**TASK OBJECTIVE:** Extract the full listing below without altering a single character.

----- ENTRIES -----

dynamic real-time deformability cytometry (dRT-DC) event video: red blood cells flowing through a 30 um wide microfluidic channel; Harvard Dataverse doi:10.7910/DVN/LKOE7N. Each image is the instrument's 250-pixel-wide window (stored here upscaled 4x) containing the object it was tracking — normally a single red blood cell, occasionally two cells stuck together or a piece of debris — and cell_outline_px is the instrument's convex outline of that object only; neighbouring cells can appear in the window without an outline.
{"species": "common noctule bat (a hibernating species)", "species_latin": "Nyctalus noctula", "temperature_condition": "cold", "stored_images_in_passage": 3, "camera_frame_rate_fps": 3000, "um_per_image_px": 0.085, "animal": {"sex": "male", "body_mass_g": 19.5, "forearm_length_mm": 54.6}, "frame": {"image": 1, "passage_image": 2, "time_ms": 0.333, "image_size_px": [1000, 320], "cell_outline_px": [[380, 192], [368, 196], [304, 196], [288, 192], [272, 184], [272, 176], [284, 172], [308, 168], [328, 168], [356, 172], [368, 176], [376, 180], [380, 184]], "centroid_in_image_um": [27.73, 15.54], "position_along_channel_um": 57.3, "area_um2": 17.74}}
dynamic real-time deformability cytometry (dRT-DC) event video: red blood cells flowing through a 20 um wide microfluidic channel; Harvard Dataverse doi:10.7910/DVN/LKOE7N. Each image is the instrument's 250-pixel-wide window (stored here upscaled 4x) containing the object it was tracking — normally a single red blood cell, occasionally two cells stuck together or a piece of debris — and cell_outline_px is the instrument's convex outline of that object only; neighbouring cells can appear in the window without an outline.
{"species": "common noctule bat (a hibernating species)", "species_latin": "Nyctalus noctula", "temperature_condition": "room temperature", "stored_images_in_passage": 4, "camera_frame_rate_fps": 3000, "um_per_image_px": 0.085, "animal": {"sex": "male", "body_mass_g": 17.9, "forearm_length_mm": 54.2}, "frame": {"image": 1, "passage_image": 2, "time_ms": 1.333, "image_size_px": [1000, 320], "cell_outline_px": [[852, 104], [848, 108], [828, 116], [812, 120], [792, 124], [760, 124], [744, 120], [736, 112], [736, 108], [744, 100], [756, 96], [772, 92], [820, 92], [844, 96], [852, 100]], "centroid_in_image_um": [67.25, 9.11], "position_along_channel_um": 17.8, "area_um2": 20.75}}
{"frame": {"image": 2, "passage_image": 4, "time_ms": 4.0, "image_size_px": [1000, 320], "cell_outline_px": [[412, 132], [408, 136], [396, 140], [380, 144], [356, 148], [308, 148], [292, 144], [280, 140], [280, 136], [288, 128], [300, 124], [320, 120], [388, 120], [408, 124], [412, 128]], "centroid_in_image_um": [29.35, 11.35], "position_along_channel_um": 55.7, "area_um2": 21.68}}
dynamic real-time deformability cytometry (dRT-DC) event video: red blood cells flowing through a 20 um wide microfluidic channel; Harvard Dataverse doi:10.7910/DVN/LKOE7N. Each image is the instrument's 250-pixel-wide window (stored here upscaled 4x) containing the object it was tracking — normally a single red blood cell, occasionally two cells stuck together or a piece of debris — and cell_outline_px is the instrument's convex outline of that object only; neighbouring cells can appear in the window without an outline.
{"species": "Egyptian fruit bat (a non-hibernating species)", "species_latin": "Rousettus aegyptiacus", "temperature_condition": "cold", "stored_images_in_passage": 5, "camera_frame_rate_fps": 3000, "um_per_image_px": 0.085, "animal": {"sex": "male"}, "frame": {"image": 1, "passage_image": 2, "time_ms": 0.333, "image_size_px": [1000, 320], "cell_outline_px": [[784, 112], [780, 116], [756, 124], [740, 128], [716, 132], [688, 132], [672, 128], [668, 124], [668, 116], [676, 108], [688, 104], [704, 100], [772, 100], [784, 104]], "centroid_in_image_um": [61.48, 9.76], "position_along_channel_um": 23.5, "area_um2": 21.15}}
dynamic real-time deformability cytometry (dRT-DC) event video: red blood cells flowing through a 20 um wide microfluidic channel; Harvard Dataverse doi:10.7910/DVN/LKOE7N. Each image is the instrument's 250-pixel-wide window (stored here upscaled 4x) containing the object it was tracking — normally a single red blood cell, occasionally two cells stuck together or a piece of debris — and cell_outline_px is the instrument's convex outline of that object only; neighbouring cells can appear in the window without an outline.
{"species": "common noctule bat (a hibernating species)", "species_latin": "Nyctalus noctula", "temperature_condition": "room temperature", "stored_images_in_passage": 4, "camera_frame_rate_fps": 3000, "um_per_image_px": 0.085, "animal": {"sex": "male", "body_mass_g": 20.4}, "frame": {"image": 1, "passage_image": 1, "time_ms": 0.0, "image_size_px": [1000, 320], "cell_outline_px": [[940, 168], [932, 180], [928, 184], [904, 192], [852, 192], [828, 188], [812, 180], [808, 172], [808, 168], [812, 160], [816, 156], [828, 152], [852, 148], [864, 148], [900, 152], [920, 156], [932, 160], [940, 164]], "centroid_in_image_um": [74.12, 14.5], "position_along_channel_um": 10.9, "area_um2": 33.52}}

-----

**SOLVED PROBLEM:**
dynamic real-time deformability cytometry (dRT-DC) event video: red blood cells flowing through a 30 um wide microfluidic channel; Harvard Dataverse doi:10.7910/DVN/LKOE7N. Each image is the instrument's 250-pixel-wide window (stored here upscaled 4x) containing the object it was tracking — normally a single red blood cell, occasionally two cells stuck together or a piece of debris — and cell_outline_px is the instrument's convex outline of that object only; neighbouring cells can appear in the window without an outline.
{"species": "common noctule bat (a hibernating species)", "species_latin": "Nyctalus noctula", "temperature_condition": "cold", "stored_images_in_passage": 3, "camera_frame_rate_fps": 3000, "um_per_image_px": 0.085, "animal": {"sex": "male", "body_mass_g": 19.5, "forearm_length_mm": 54.6}, "frame": {"image": 1, "passage_image": 2, "time_ms": 0.333, "image_size_px": [1000, 320], "cell_outline_px": [[380, 192], [368, 196], [304, 196], [288, 192], [272, 184], [272, 176], [284, 172], [308, 168], [328, 168], [356, 172], [368, 176], [376, 180], [380, 184]], "centroid_in_image_um": [27.73, 15.54], "position_along_channel_um": 57.3, "area_um2": 17.74}}
dynamic real-time deformability cytometry (dRT-DC) event video: red blood cells flowing through a 20 um wide microfluidic channel; Harvard Dataverse doi:10.7910/DVN/LKOE7N. Each image is the instrument's 250-pixel-wide window (stored here upscaled 4x) containing the object it was tracking — normally a single red blood cell, occasionally two cells stuck together or a piece of debris — and cell_outline_px is the instrument's convex outline of that object only; neighbouring cells can appear in the window without an outline.
{"species": "common noctule bat (a hibernating species)", "species_latin": "Nyctalus noctula", "temperature_condition": "room temperature", "stored_images_in_passage": 4, "camera_frame_rate_fps": 3000, "um_per_image_px": 0.085, "animal": {"sex": "male", "body_mass_g": 17.9, "forearm_length_mm": 54.2}, "frame": {"image": 1, "passage_image": 2, "time_ms": 1.333, "image_size_px": [1000, 320], "cell_outline_px": [[852, 104], [848, 108], [828, 116], [812, 120], [792, 124], [760, 124], [744, 120], [736, 112], [736, 108], [744, 100], [756, 96], [772, 92], [820, 92], [844, 96], [852, 100]], "centroid_in_image_um": [67.25, 9.11], "position_along_channel_um": 17.8, "area_um2": 20.75}}
{"frame": {"image": 2, "passage_image": 4, "time_ms": 4.0, "image_size_px": [1000, 320], "cell_outline_px": [[412, 132], [408, 136], [396, 140], [380, 144], [356, 148], [308, 148], [292, 144], [280, 140], [280, 136], [288, 128], [300, 124], [320, 120], [388, 120], [408, 124], [412, 128]], "centroid_in_image_um": [29.35, 11.35], "position_along_channel_um": 55.7, "area_um2": 21.68}}
dynamic real-time deformability cytometry (dRT-DC) event video: red blood cells flowing through a 20 um wide microfluidic channel; Harvard Dataverse doi:10.7910/DVN/LKOE7N. Each image is the instrument's 250-pixel-wide window (stored here upscaled 4x) containing the object it was tracking — normally a single red blood cell, occasionally two cells stuck together or a piece of debris — and cell_outline_px is the instrument's convex outline of that object only; neighbouring cells can appear in the window without an outline.
{"species": "Egyptian fruit bat (a non-hibernating species)", "species_latin": "Rousettus aegyptiacus", "temperature_condition": "cold", "stored_images_in_passage": 5, "camera_frame_rate_fps": 3000, "um_per_image_px": 0.085, "animal": {"sex": "male"}, "frame": {"image": 1, "passage_image": 2, "time_ms": 0.333, "image_size_px": [1000, 320], "cell_outline_px": [[784, 112], [780, 116], [756, 124], [740, 128], [716, 132], [688, 132], [672, 128], [668, 124], [668, 116], [676, 108], [688, 104], [704, 100], [772, 100], [784, 104]], "centroid_in_image_um": [61.48, 9.76], "position_along_channel_um": 23.5, "area_um2": 21.15}}
dynamic real-time deformability cytometry (dRT-DC) event video: red blood cells flowing through a 20 um wide microfluidic channel; Harvard Dataverse doi:10.7910/DVN/LKOE7N. Each image is the instrument's 250-pixel-wide window (stored here upscaled 4x) containing the object it was tracking — normally a single red blood cell, occasionally two cells stuck together or a piece of debris — and cell_outline_px is the instrument's convex outline of that object only; neighbouring cells can appear in the window without an outline.
{"species": "common noctule bat (a hibernating species)", "species_latin": "Nyctalus noctula", "temperature_condition": "room temperature", "stored_images_in_passage": 4, "camera_frame_rate_fps": 3000, "um_per_image_px": 0.085, "animal": {"sex": "male", "body_mass_g": 20.4}, "frame": {"image": 1, "passage_image": 1, "time_ms": 0.0, "image_size_px": [1000, 320], "cell_outline_px": [[940, 168], [932, 180], [928, 184], [904, 192], [852, 192], [828, 188], [812, 180], [808, 172], [808, 168], [812, 160], [816, 156], [828, 152], [852, 148], [864, 148], [900, 152], [920, 156], [932, 160], [940, 164]], "centroid_in_image_um": [74.12, 14.5], "position_along_channel_um": 10.9, "area_um2": 33.52}}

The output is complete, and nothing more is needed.